*** Opening Records supplied ***
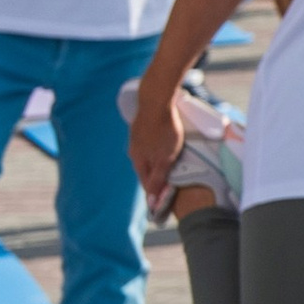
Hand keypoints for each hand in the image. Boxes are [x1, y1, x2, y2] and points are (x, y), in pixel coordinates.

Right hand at [129, 88, 187, 209]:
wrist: (156, 101)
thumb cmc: (164, 131)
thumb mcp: (165, 158)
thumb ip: (158, 178)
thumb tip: (151, 200)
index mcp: (138, 161)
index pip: (146, 184)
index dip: (156, 194)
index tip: (165, 202)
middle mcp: (134, 152)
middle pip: (146, 171)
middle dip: (156, 179)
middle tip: (169, 186)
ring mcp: (136, 139)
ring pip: (146, 157)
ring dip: (156, 164)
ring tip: (168, 167)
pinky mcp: (141, 128)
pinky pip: (148, 145)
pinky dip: (155, 150)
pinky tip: (162, 147)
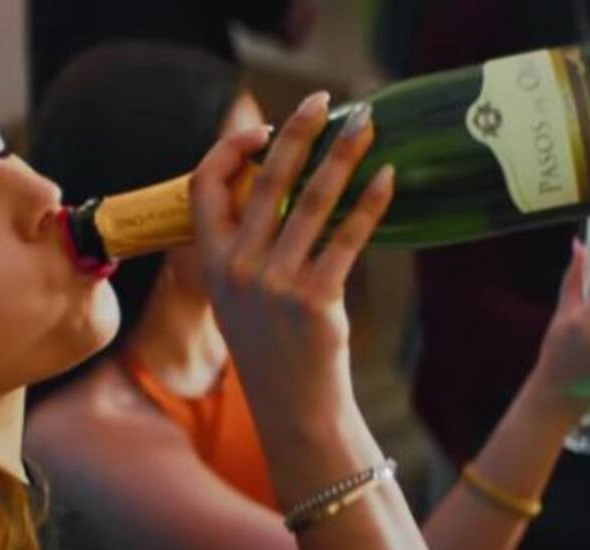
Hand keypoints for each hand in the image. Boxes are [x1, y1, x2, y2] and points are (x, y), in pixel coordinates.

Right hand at [188, 92, 394, 446]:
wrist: (292, 408)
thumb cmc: (270, 346)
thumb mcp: (238, 295)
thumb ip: (244, 245)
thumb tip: (280, 184)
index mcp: (212, 262)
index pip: (204, 185)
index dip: (230, 149)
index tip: (264, 129)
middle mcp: (238, 268)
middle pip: (266, 179)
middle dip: (298, 131)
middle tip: (325, 101)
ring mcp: (276, 284)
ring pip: (312, 200)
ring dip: (343, 155)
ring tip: (367, 126)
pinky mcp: (316, 300)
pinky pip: (347, 237)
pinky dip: (369, 203)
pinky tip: (386, 179)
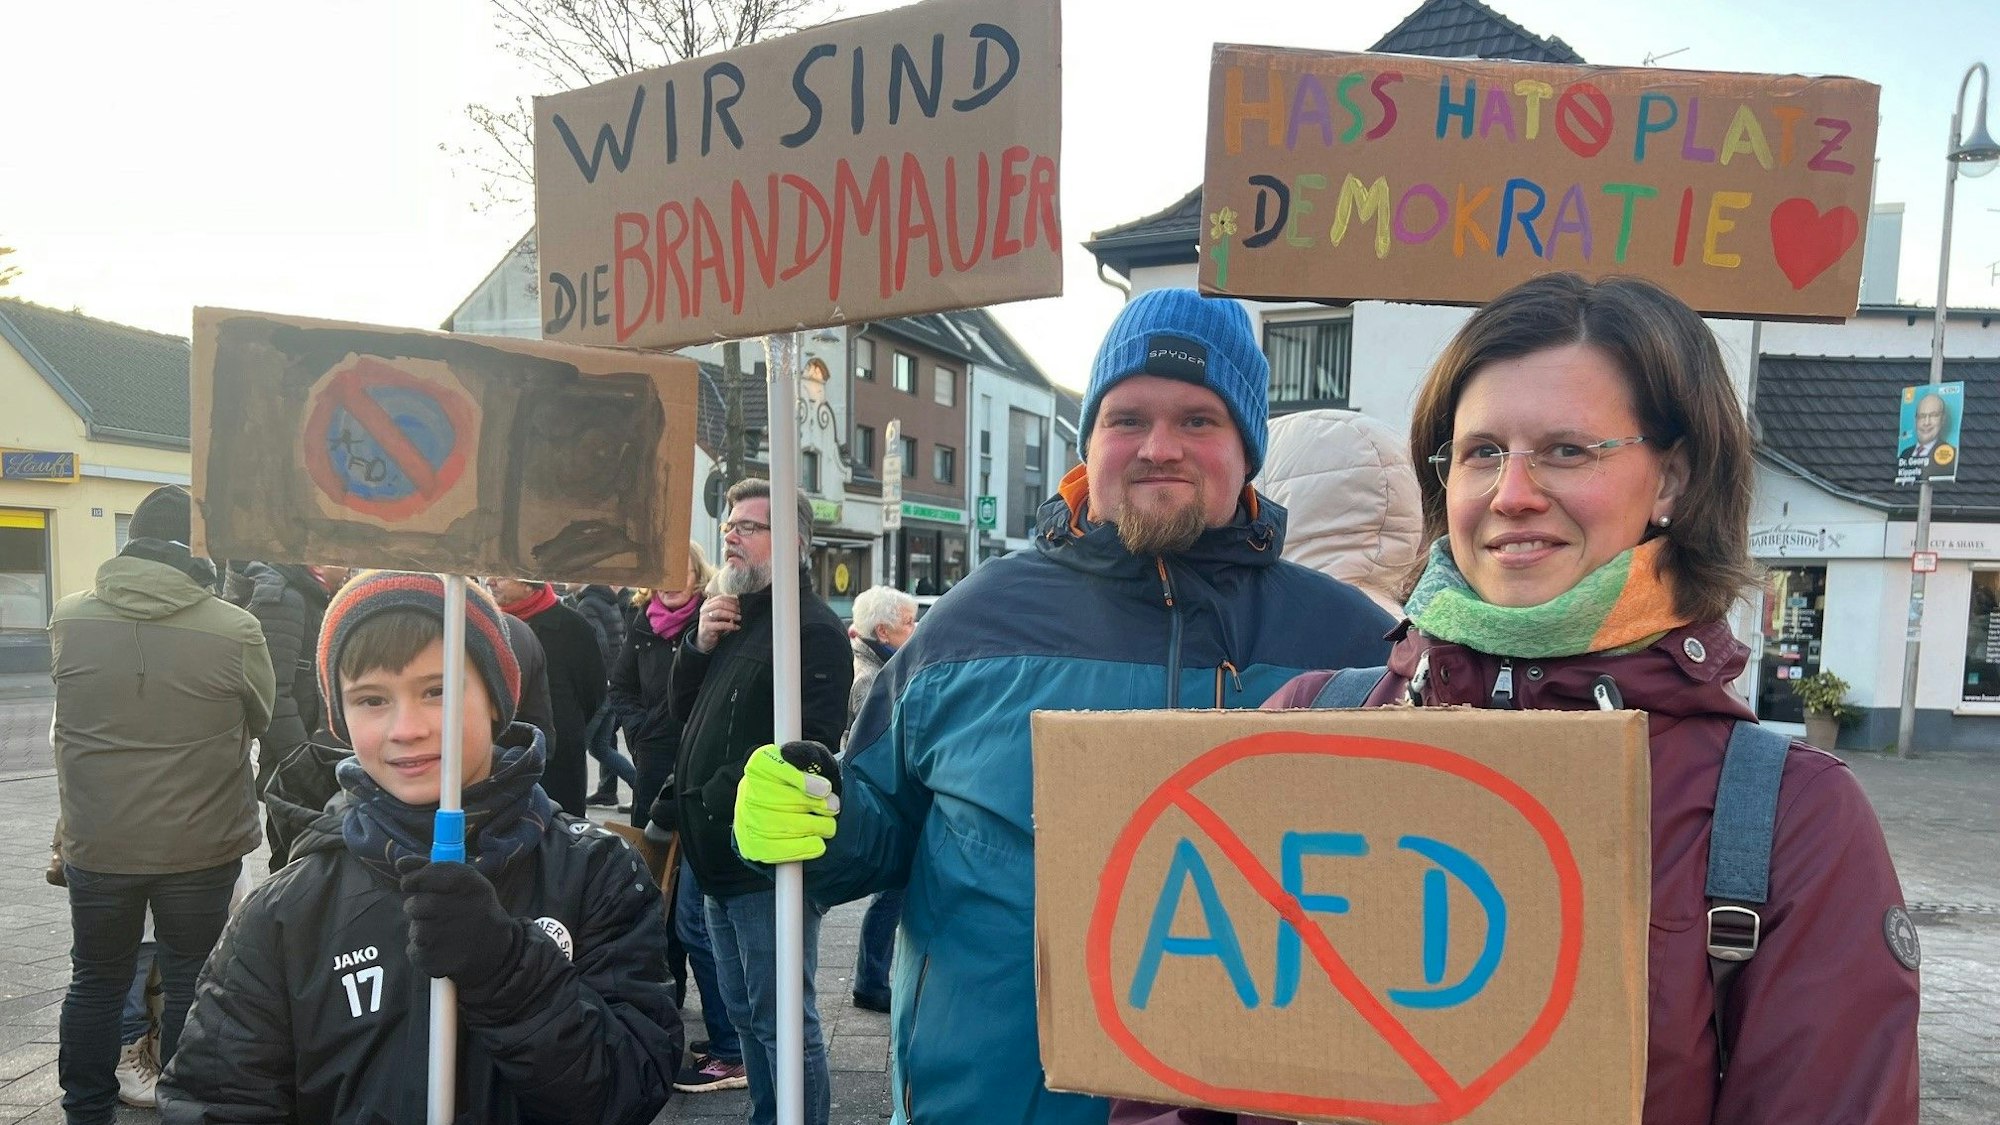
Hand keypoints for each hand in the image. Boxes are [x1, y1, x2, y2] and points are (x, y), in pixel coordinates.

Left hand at [401, 861, 518, 981]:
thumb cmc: (471, 907)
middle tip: (427, 910)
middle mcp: (465, 909)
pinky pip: (415, 952)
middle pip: (416, 905)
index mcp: (471, 885)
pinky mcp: (442, 961)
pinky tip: (438, 947)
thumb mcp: (462, 883)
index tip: (410, 883)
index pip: (430, 874)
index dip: (415, 879)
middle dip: (415, 907)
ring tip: (438, 931)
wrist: (494, 946)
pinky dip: (421, 950)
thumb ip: (429, 870)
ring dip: (420, 930)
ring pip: (416, 931)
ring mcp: (453, 938)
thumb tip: (399, 862)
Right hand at [694, 594, 740, 652]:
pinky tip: (737, 627)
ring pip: (719, 612)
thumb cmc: (715, 625)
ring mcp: (704, 618)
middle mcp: (704, 609)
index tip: (740, 603)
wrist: (705, 639)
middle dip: (732, 606)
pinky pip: (720, 625)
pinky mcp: (706, 627)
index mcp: (707, 604)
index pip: (720, 597)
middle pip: (720, 603)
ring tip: (739, 618)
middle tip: (740, 611)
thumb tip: (738, 601)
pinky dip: (731, 625)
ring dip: (732, 614)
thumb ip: (726, 608)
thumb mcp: (720, 615)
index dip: (731, 599)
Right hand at [733, 741, 841, 862]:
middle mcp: (749, 790)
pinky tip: (818, 843)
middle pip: (787, 800)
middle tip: (834, 807)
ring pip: (787, 826)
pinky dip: (805, 848)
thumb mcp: (805, 762)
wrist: (768, 807)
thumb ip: (812, 758)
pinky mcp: (752, 845)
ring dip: (816, 827)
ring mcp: (748, 819)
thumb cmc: (794, 782)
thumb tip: (817, 777)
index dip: (804, 781)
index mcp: (761, 763)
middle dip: (817, 806)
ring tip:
*** Closing Records supplied ***
- _Task brief_: Only the lines from the one with "index mcp: (707, 604)" through the final line above belong in the answer, each retyped exactly.

- _Task answer_:
index mcp: (707, 604)
index pip: (720, 597)
middle pip: (720, 603)
ring tip: (739, 618)
middle tip: (740, 611)
thumb tip: (738, 601)
pinky dip: (731, 625)
ring dip: (732, 614)
thumb ip: (726, 608)
thumb mcp: (720, 615)
index dip: (731, 599)
Right hand at [733, 741, 841, 862]:
middle mcp: (749, 790)
pinky tip: (818, 843)
middle pip: (787, 800)
middle tip: (834, 807)
ring pip: (787, 826)
pinky dip: (805, 848)
thumb mcp: (805, 762)
wrist: (768, 807)
thumb ip: (812, 758)
pinky mcp: (752, 845)
ring dip: (816, 827)
ring mcp: (748, 819)
thumb cmc: (794, 782)
thumb tip: (817, 777)
index dip: (804, 781)
index mcp: (761, 763)
middle dip: (817, 806)
ring tip:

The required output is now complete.